En entrevue au réseau de télévision libanaise Al Manar, Wael Al-Halqi a affirmé que cette résolution respectait l'approche de la Syrie qui s'apprête à joindre la convention internationale sur les armes chimiques. Il a ajouté que la Syrie allait collaborer avec les inspecteurs et faciliter leur travail, tel que promis.

L'entente sur les armes permet le début des travaux visant à faire disparaître du régime syrien près de 1000 tonnes d'armes chimiques d'ici le milieu de 2014. La résolution annonce aussi des conséquences si la Syrie refuse d'obéir, mais celles-ci dépendent de l'adoption d'une autre résolution qui serait votée par le conseil en cas de non-respect des premières dispositions.

Le vote consacre aussi un plan, adopté par l'organisme de surveillance mondiale des armes chimiques, qui établit des standards et des échéanciers pour inventorier, mettre en quarantaine et finalement détruire les armes chimiques syriennes, leurs précurseurs et leurs systèmes de dissémination.

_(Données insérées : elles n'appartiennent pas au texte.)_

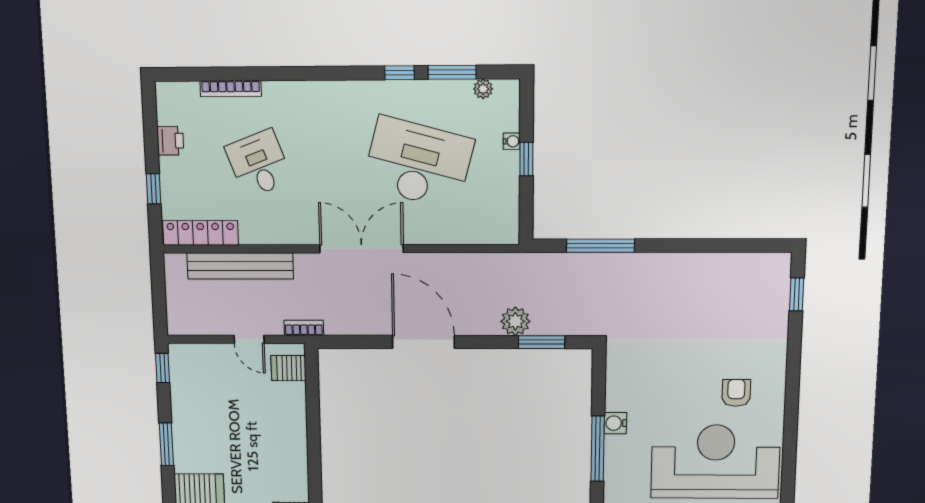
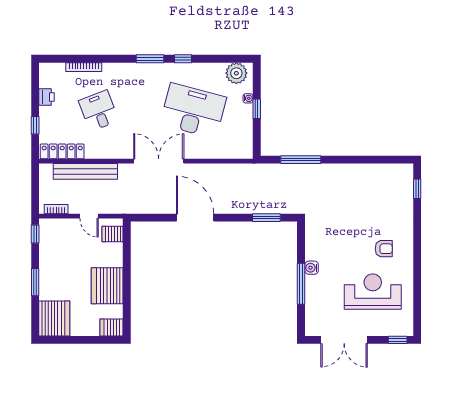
window: (452, 72) -> (150, 59), moved
plant: (483, 89) -> (236, 73), width x1.87, depth x1.87
plant: (515, 321) -> (251, 205), removed
bookcase: (304, 328) -> (56, 209), moved
armchair: (736, 393) -> (384, 249), turned 90
server rack: (282, 450) -> (107, 286), added
reception desk: (715, 462) -> (373, 292), width x0.74, depth x0.77

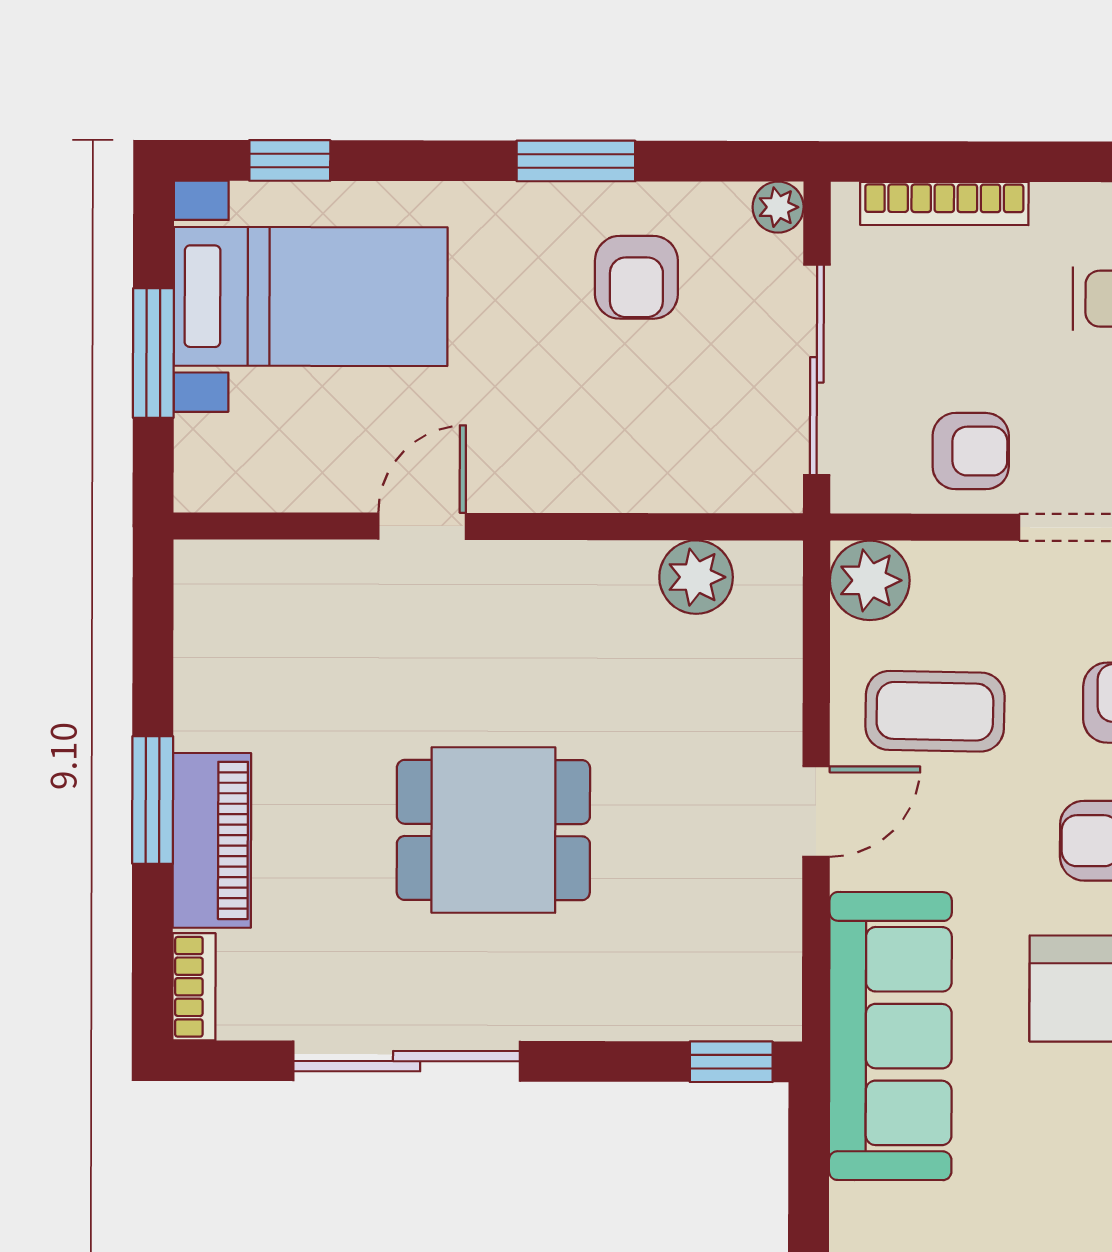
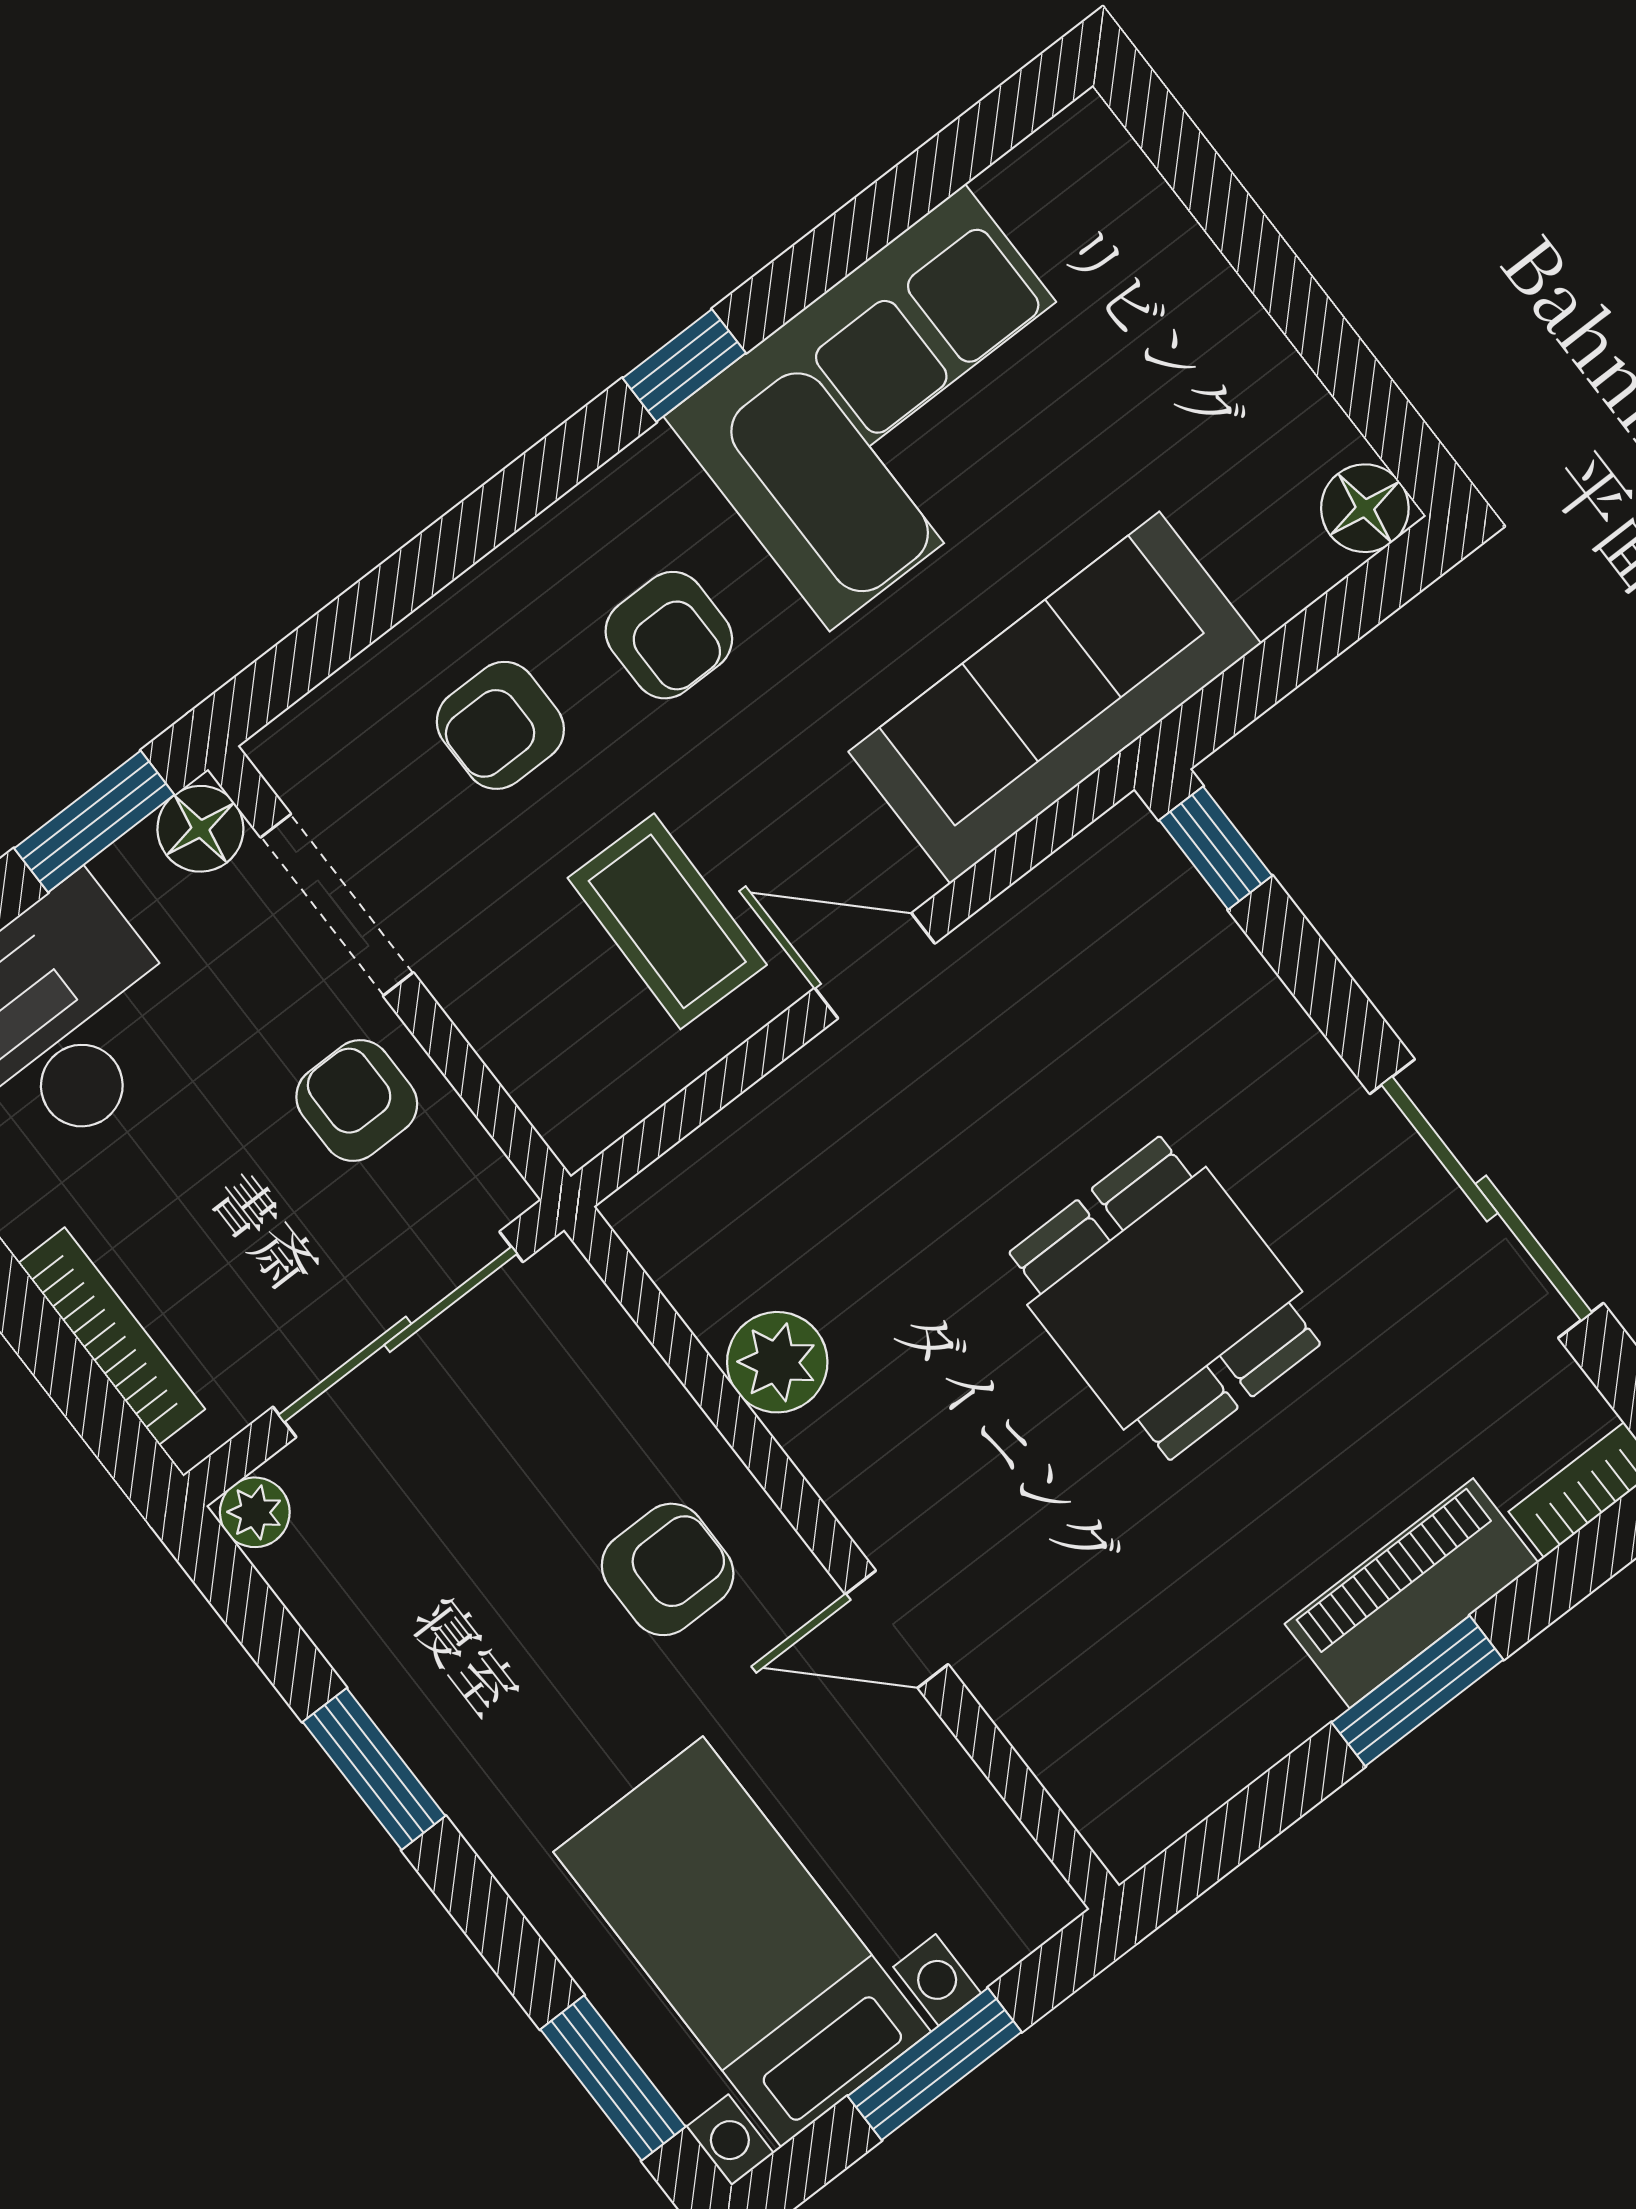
window: (290, 160) -> (613, 2078), width x1.50
armchair: (636, 277) -> (668, 1569), moved
plant: (696, 577) -> (777, 1362), moved
plant: (870, 580) -> (581, 1101), removed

Les récentes tractations diplomatiques ont fait suite à une attaque chimique lancée le 21 août qui a causé la mort de centaines de civils dans une banlieue de Damas, et aux menaces de frappes américaines prononcées par le président Barack Obama.

Pour la première fois, le Conseil a endossé la feuille de route pour une transition politique en Syrie déjà adoptée par plusieurs pays en juin 2012, et a réclamé la tenue d'une conférence internationale à être convoquée « le plus rapidement possible » pour la mettre en place. Le secrétaire général Ban Ki-moon a précisé que la date cible de cette conférence de paix à Genève serait la mi-novembre.

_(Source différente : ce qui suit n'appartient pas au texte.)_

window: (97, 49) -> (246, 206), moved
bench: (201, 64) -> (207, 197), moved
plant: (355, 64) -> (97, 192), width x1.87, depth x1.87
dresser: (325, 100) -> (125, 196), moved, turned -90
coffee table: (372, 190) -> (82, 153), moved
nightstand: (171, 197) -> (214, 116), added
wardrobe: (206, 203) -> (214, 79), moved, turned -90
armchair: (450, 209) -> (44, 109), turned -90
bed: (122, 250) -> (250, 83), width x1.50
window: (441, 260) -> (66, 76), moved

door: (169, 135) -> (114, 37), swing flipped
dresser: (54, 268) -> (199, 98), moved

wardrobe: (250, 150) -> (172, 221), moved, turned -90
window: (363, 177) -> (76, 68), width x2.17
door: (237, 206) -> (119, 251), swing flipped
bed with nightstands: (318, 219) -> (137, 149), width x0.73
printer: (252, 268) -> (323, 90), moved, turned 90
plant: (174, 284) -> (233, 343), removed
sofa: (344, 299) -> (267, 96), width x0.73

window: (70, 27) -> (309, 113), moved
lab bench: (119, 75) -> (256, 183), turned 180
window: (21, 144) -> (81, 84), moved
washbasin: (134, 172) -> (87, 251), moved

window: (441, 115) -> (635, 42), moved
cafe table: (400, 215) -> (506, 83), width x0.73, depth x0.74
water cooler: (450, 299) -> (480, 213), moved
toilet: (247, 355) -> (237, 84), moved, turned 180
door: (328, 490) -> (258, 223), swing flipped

Le premier ministre Al-Halqi a affirmé à Al Manar que le gouvernement syrien était prêt à « négocier avec les forces de l'opposition à l'intérieur et à l'extérieur de la Syrie, s'ils le veulent ». Cependant, il a aussi évoqué le fait que la Coalition nationale syrienne (CNS), le principal parti d'opposition soutenu par les pays occidentaux, pourrait apporter des groupes armés à la table des négociations.

Le contrôle de la CNS a toujours été hésitant sur les factions rebelles syriennes. Cela a été confirmé mercredi après qu'une dizaine des plus puissants de ces groupes d'entre eux s'en sont formellement dissociés.